Friday, August 15, 2008

Contra Eliot and Pound

In responding to my poem, Europa, Europa, posted on 7/24/08, Chris Godfree Morrell writes:
I have a feeling this is a bit like prodding a hornet's nest, but what exactly do you think that Eliot and Pound 'did'?

Thanks for asking, Chris! I’ll try not to let the teapot boil over. (smile)

My objections to these two fellows emerged over time, and came about through a careful reading of their voices. I encapsulate that understanding in my poem, with the lines:
Their little bigots, they call them prophets,
Whose manifesto reads, "You are the hollow men."

I express three important concepts in those two lines. The first is that Pound and Eliot are often described as the greatest writers of the 20th century. Indeed, many critics have called them prophets. Obviously, I reject that, for two reasons. The first is that both men were vicious and outspoken bigots. This is not so obvious in their writings, so let me defer that discussion for a moment. Rather, let me begin with the voice, the perspective of the writer who wrote Prufrock, The Wasteland, Hollow Men.

The literalist reader might claim that Eliot writes in such a way as to include himself among the empty and inept human beings he has chosen to describe. Eliot, in point of fact, does not write, “YOU are the hollow men.” He writes, “WE are the hollow men.” But these scathing poems have nothing of the hesitance, insecurity, self-doubt, and timidity of the characters they describe. In them, Eliot writes with unrestrained contempt and disdain. He accuses and points his finger at the people around him, little people in his eyes. He says “we,” but he means “you.” YOU are hollow; YOU are Prufrock; YOU live in a wasteland and YOU are not worthy of anything better. Eliot writes with the voice of a feudal master, overseeing his ignorant peasants and his simpering, sniveling servants.

These poems express an arrogance and contempt for humanity that offend me to the core of my being. Does the author suggest any new and better path for his characters? Does he offer a means for redemption? Does he at least show some empathy for the weakness and limits of these little people that are so far beneath him? Not a word.

Given this master-slave mentality in the poems, it is not so hard to read between the lines and see what Eliot’s letters and private correspondence confirm: he is a racialist bigot. Eliot privately, and Pound openly were nazi sympathizers and fascist supporters. And both were vicious anti-Semites.

Yet, somehow, the reading public has allowed itself to ignore these facts. It is as if in some alternate reality, Hitler and Goebbels were talented painters, skilled at representing the imagined deformity of those they hated, as well as being leaders of the nazi party. And in this alternate reality, the anti-nazi public, nonetheless, raved about how wonderful Hitler’s and Goebbels’ paintings were. Impossible? Outrageous? Yet we see it with Eliot and Pound: racialist bigots who paint deformed human beings, and who, nonetheless, are accorded the highest honors in society.

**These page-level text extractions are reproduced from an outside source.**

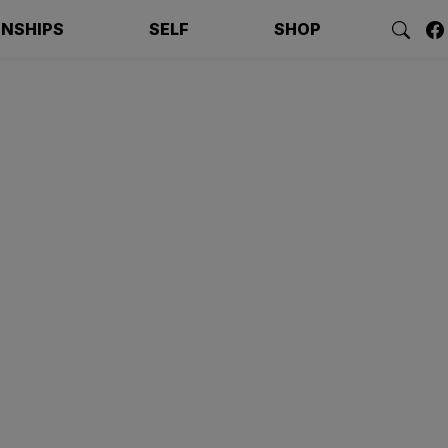
ONSHIPS
SELF
SHOP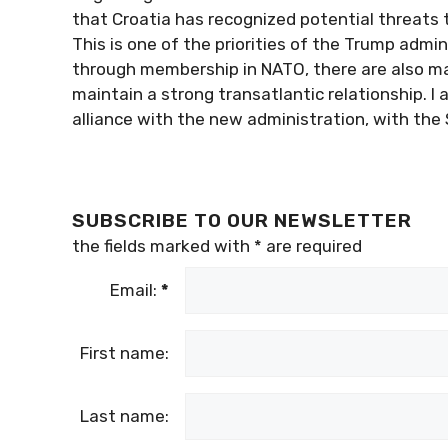
that Croatia has recognized potential threats t
This is one of the priorities of the Trump admini
through membership in NATO, there are also ma
maintain a strong transatlantic relationship. I 
alliance with the new administration, with the
SUBSCRIBE TO OUR NEWSLETTER
the fields marked with
*
are required
Email:
*
First name:
Last name: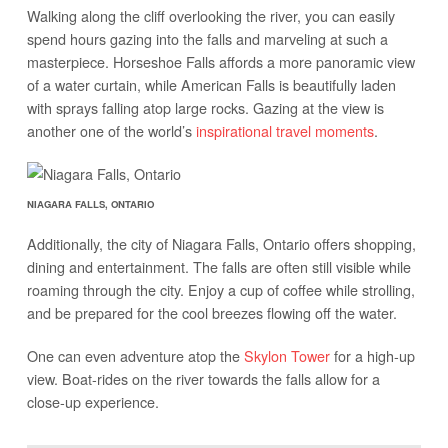
Walking along the cliff overlooking the river, you can easily
spend hours gazing into the falls and marveling at such a
masterpiece. Horseshoe Falls affords a more panoramic view
of a water curtain, while American Falls is beautifully laden
with sprays falling atop large rocks. Gazing at the view is
another one of the world’s
inspirational travel moments
.
NIAGARA FALLS, ONTARIO
Additionally, the city of Niagara Falls, Ontario offers shopping,
dining and entertainment. The falls are often still visible while
roaming through the city. Enjoy a cup of coffee while strolling,
and be prepared for the cool breezes flowing off the water.
One can even adventure atop the
Skylon Tower
for a high-up
view. Boat-rides on the river towards the falls allow for a
close-up experience.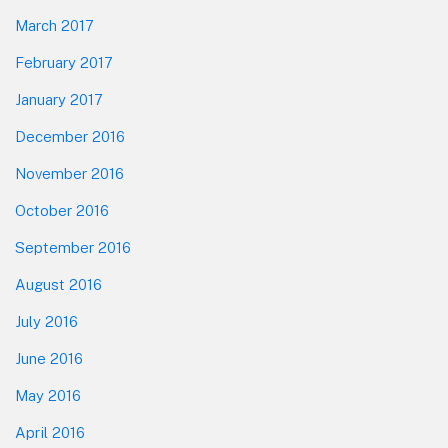
March 2017
February 2017
January 2017
December 2016
November 2016
October 2016
September 2016
August 2016
July 2016
June 2016
May 2016
April 2016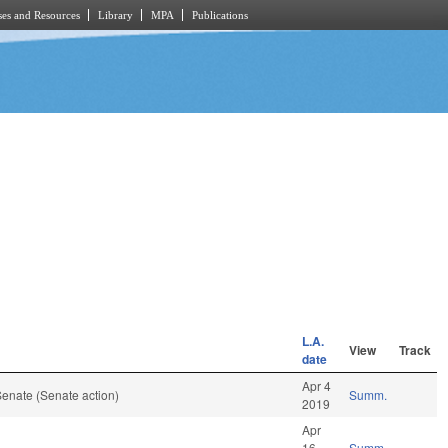
es and Resources
Library
MPA
Publications
L.A.
View
Track
date
Apr 4
enate (Senate action)
Summ.
2019
Apr
16
Summ.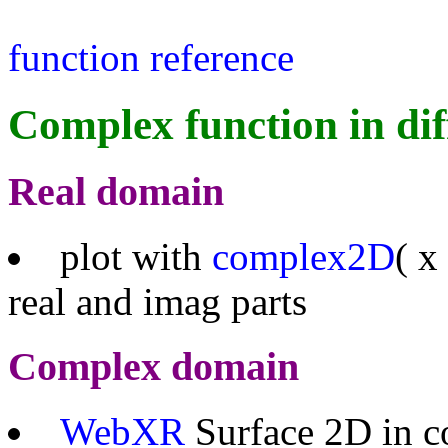
function reference
Complex function in dif
Real domain
plot with
complex2D
( x
real and imag parts
Complex domain
WebXR
Surface 2D in c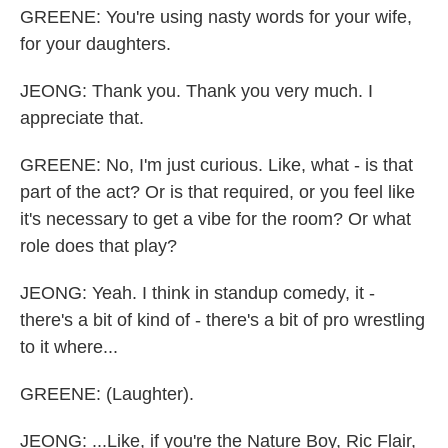
GREENE: You're using nasty words for your wife,
for your daughters.
JEONG: Thank you. Thank you very much. I
appreciate that.
GREENE: No, I'm just curious. Like, what - is that
part of the act? Or is that required, or you feel like
it's necessary to get a vibe for the room? Or what
role does that play?
JEONG: Yeah. I think in standup comedy, it -
there's a bit of kind of - there's a bit of pro wrestling
to it where...
GREENE: (Laughter).
JEONG: ...Like, if you're the Nature Boy, Ric Flair,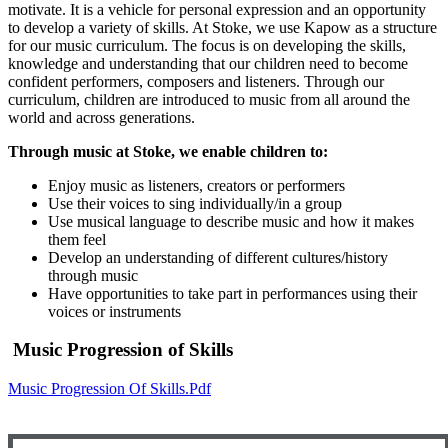
motivate. It is a vehicle for personal expression and an opportunity
to develop a variety of skills. At Stoke, we use Kapow as a structure
for our music curriculum. The focus is on developing the skills,
knowledge and understanding that our children need to become
confident performers, composers and listeners. Through our
curriculum, children are introduced to music from all around the
world and across generations.
Through music at Stoke, we enable children to:
Enjoy music as listeners, creators or performers
Use their voices to sing individually/in a group
Use musical language to describe music and how it makes
them feel
Develop an understanding of different cultures/history
through music
Have opportunities to take part in performances using their
voices or instruments
Music Progression of Skills
Music Progression Of Skills.pdf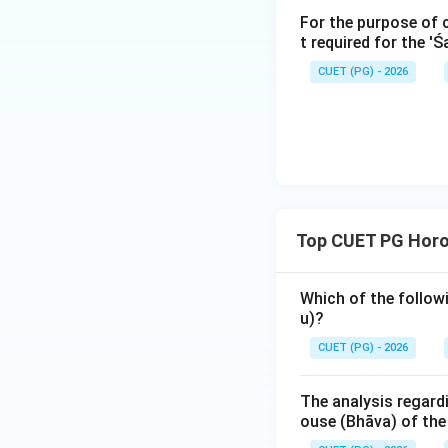
For the purpose of 
fixed signs (excep
t required for the '
is likely to lead a
projects. In Prashn
CUET (PG) - 2026
question will chan
Comparing the opt
- Taurus (Vr̥ṣa) is
- Gemini (Mithuna) 
- Leo (Siṃha) is th
Top CUET PG Horos
- Cancer (Karka) i
Which of the followi
Step 3: Final Ans
u)?
Cancer (Karkaḥ) is 
CUET (PG) - 2026
Download Solutio
The analysis regard
ouse (Bhāva) of th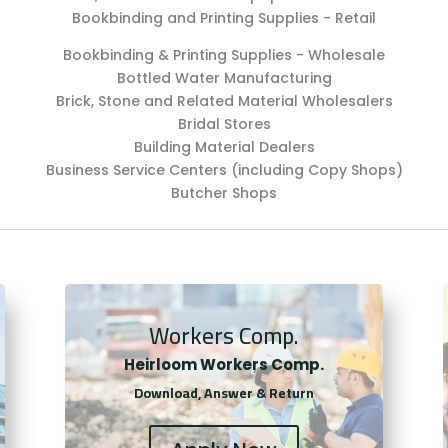
Bookbinding and Printing Supplies - Retail
Bookbinding & Printing Supplies - Wholesale
Bottled Water Manufacturing
Brick, Stone and Related Material Wholesalers
Bridal Stores
Building Material Dealers
Business Service Centers (including Copy Shops)
Butcher Shops
Workers Comp.
Heirloom Workers Comp.
Download, Answer & Return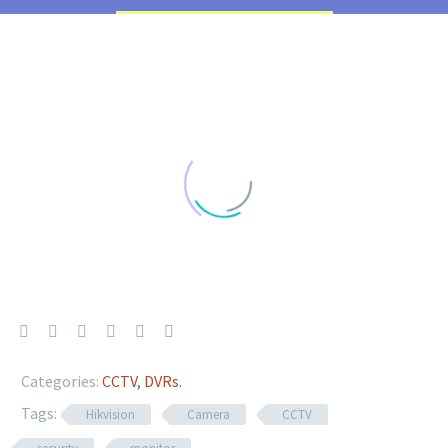
Categories:
CCTV
,
DVRs
.
Tags:
Hikvision
Camera
CCTV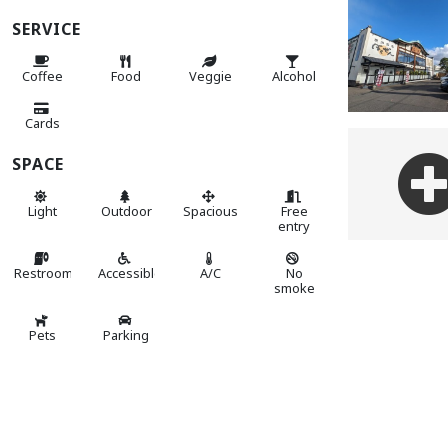
SERVICE
Coffee
Food
Veggie
Alcohol
Cards
SPACE
Light
Outdoor
Spacious
Free
entry
Restroom
Accessible
A/C
No
smoke
Pets
Parking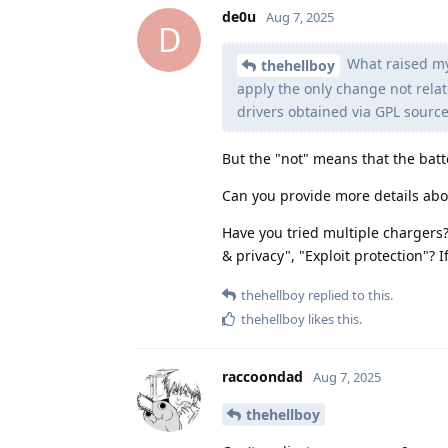
de0u
Aug 7, 2025
D
What raised my
thehellboy
apply the only change not relat
drivers obtained via GPL sourc
But the "not" means that the ba
Can you provide more details ab
Have you tried multiple chargers? 
& privacy", "Exploit protection"? 
thehellboy
replied to this.
thehellboy
likes this
.
raccoondad
Aug 7, 2025
thehellboy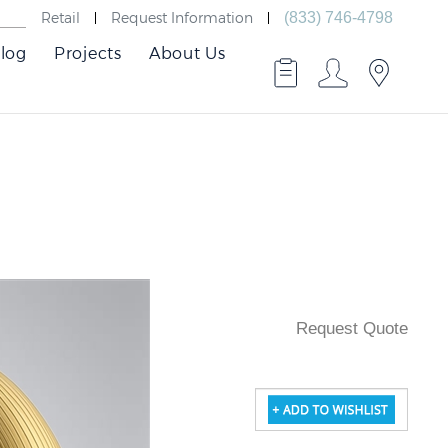
Retail
Request Information
(833) 746-4798
log
Projects
About Us
Request Quote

So, Chris, you ask, “what have these men done?” They have slandered humanity. They have cursed their societies. And worst of all, they have misled a reading public into assuming the contempt-filled vision expressed by these two authors. The public, too, reads “YOU are the hollow men,” and sneers at the incompetent and unredeemable Prufrocks around them. Sneers, and doesn’t think to lift a hand to help.

Therefore, I say Eliot's and Pound's writing offends me. However, I am even more offended by their moral corruption as human beings. And being thus doubly offended, should I not speak out against them?

And finally, this postscript. You bigots! Don’t imagine you can hide your bigotry beneath the surface of your writing, or somehow cleanse your writing from the stain and stench of hatred and intolerance. Emotions create the foundation and shape of our thoughts. Emotions determine what we look at and how we value things. A bigot’s writing will be deformed by that bigotry. And just as their writing will be deformed and made ugly by hatred, so everything about them will be deformed and made ugly. The struggle against intolerance and hatred is a perpetual battle waged by every single person. Those who make headway in this battle become more beautiful and heroic; those who succumb become more ugly and more vile.